- Task -
All records below are to be transcribed exactly, with every picture left out.

Collection entries:
========
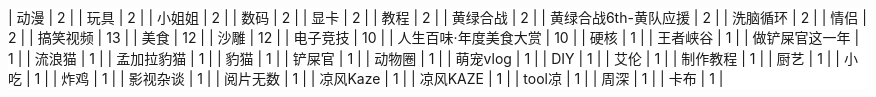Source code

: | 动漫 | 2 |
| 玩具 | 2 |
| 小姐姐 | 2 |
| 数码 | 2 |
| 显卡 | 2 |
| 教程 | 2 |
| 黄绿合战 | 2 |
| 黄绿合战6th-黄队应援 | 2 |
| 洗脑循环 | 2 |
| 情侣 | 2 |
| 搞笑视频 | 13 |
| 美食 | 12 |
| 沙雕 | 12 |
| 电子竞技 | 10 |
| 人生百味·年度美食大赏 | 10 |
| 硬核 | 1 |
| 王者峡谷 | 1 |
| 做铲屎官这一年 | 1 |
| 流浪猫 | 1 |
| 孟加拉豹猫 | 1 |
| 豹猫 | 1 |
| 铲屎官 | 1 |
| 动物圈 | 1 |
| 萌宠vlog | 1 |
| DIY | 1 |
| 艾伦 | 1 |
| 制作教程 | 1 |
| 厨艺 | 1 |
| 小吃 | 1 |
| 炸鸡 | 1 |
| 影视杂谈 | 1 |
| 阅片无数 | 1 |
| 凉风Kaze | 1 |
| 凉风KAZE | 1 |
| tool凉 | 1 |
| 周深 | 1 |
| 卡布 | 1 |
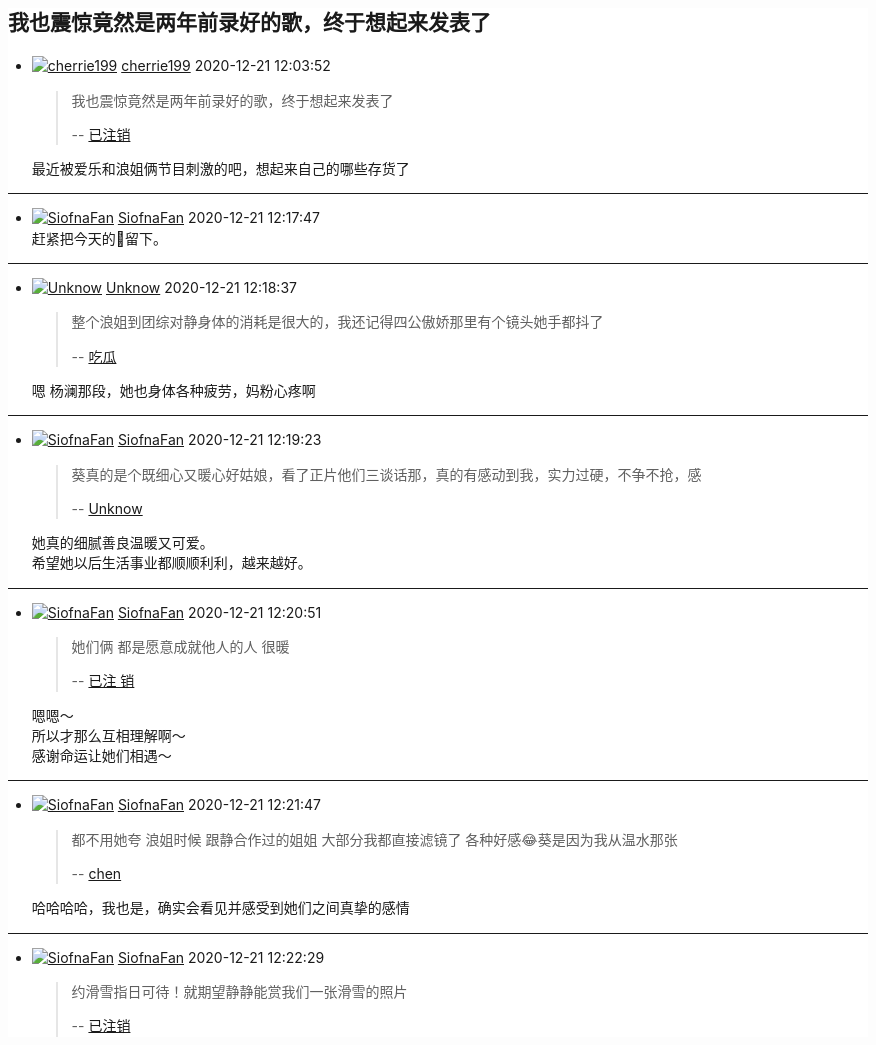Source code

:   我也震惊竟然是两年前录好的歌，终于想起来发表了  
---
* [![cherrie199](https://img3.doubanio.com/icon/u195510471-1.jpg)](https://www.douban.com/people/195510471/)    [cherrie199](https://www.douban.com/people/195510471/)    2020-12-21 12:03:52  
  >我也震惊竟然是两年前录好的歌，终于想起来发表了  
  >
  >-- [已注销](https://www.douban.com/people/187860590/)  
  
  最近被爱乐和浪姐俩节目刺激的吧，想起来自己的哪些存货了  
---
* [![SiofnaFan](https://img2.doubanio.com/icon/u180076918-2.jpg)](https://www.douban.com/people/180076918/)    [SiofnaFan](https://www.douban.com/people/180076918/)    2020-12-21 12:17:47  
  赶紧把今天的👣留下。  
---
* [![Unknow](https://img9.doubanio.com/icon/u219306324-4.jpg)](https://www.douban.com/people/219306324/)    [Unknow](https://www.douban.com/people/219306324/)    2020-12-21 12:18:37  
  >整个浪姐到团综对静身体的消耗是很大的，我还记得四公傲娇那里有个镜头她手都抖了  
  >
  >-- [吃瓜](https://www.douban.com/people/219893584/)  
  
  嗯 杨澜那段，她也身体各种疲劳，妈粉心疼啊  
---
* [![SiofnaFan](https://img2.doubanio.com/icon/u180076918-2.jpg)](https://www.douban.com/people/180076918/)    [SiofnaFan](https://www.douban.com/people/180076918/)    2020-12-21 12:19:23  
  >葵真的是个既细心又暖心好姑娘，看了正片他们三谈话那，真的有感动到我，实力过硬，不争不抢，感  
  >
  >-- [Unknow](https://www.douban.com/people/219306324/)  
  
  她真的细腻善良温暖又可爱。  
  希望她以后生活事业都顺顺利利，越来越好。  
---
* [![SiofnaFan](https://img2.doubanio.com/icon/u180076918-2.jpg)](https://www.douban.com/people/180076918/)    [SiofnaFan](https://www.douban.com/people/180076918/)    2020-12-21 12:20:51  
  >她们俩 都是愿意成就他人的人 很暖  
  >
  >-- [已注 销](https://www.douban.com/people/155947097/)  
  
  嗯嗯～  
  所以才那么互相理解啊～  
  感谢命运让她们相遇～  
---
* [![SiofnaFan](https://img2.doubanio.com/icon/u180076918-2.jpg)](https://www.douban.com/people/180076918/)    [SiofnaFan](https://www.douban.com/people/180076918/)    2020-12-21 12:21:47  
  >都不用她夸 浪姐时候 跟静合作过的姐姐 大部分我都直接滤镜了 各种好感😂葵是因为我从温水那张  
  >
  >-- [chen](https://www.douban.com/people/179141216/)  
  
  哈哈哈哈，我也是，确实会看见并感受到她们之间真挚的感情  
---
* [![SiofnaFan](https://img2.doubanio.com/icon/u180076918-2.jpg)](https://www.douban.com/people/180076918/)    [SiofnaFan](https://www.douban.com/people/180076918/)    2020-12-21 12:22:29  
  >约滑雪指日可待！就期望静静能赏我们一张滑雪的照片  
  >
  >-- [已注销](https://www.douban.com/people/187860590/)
========
- The completed task -
Source code

: | 动漫 | 2 |
| 玩具 | 2 |
| 小姐姐 | 2 |
| 数码 | 2 |
| 显卡 | 2 |
| 教程 | 2 |
| 黄绿合战 | 2 |
| 黄绿合战6th-黄队应援 | 2 |
| 洗脑循环 | 2 |
| 情侣 | 2 |
| 搞笑视频 | 13 |
| 美食 | 12 |
| 沙雕 | 12 |
| 电子竞技 | 10 |
| 人生百味·年度美食大赏 | 10 |
| 硬核 | 1 |
| 王者峡谷 | 1 |
| 做铲屎官这一年 | 1 |
| 流浪猫 | 1 |
| 孟加拉豹猫 | 1 |
| 豹猫 | 1 |
| 铲屎官 | 1 |
| 动物圈 | 1 |
| 萌宠vlog | 1 |
| DIY | 1 |
| 艾伦 | 1 |
| 制作教程 | 1 |
| 厨艺 | 1 |
| 小吃 | 1 |
| 炸鸡 | 1 |
| 影视杂谈 | 1 |
| 阅片无数 | 1 |
| 凉风Kaze | 1 |
| 凉风KAZE | 1 |
| tool凉 | 1 |
| 周深 | 1 |
| 卡布 | 1 |
Source code

:   我也震惊竟然是两年前录好的歌，终于想起来发表了  
---
* [![cherrie199](https://img3.doubanio.com/icon/u195510471-1.jpg)](https://www.douban.com/people/195510471/)    [cherrie199](https://www.douban.com/people/195510471/)    2020-12-21 12:03:52  
  >我也震惊竟然是两年前录好的歌，终于想起来发表了  
  >
  >-- [已注销](https://www.douban.com/people/187860590/)  
  
  最近被爱乐和浪姐俩节目刺激的吧，想起来自己的哪些存货了  
---
* [![SiofnaFan](https://img2.doubanio.com/icon/u180076918-2.jpg)](https://www.douban.com/people/180076918/)    [SiofnaFan](https://www.douban.com/people/180076918/)    2020-12-21 12:17:47  
  赶紧把今天的👣留下。  
---
* [![Unknow](https://img9.doubanio.com/icon/u219306324-4.jpg)](https://www.douban.com/people/219306324/)    [Unknow](https://www.douban.com/people/219306324/)    2020-12-21 12:18:37  
  >整个浪姐到团综对静身体的消耗是很大的，我还记得四公傲娇那里有个镜头她手都抖了  
  >
  >-- [吃瓜](https://www.douban.com/people/219893584/)  
  
  嗯 杨澜那段，她也身体各种疲劳，妈粉心疼啊  
---
* [![SiofnaFan](https://img2.doubanio.com/icon/u180076918-2.jpg)](https://www.douban.com/people/180076918/)    [SiofnaFan](https://www.douban.com/people/180076918/)    2020-12-21 12:19:23  
  >葵真的是个既细心又暖心好姑娘，看了正片他们三谈话那，真的有感动到我，实力过硬，不争不抢，感  
  >
  >-- [Unknow](https://www.douban.com/people/219306324/)  
  
  她真的细腻善良温暖又可爱。  
  希望她以后生活事业都顺顺利利，越来越好。  
---
* [![SiofnaFan](https://img2.doubanio.com/icon/u180076918-2.jpg)](https://www.douban.com/people/180076918/)    [SiofnaFan](https://www.douban.com/people/180076918/)    2020-12-21 12:20:51  
  >她们俩 都是愿意成就他人的人 很暖  
  >
  >-- [已注 销](https://www.douban.com/people/155947097/)  
  
  嗯嗯～  
  所以才那么互相理解啊～  
  感谢命运让她们相遇～  
---
* [![SiofnaFan](https://img2.doubanio.com/icon/u180076918-2.jpg)](https://www.douban.com/people/180076918/)    [SiofnaFan](https://www.douban.com/people/180076918/)    2020-12-21 12:21:47  
  >都不用她夸 浪姐时候 跟静合作过的姐姐 大部分我都直接滤镜了 各种好感😂葵是因为我从温水那张  
  >
  >-- [chen](https://www.douban.com/people/179141216/)  
  
  哈哈哈哈，我也是，确实会看见并感受到她们之间真挚的感情  
---
* [![SiofnaFan](https://img2.doubanio.com/icon/u180076918-2.jpg)](https://www.douban.com/people/180076918/)    [SiofnaFan](https://www.douban.com/people/180076918/)    2020-12-21 12:22:29  
  >约滑雪指日可待！就期望静静能赏我们一张滑雪的照片  
  >
  >-- [已注销](https://www.douban.com/people/187860590/)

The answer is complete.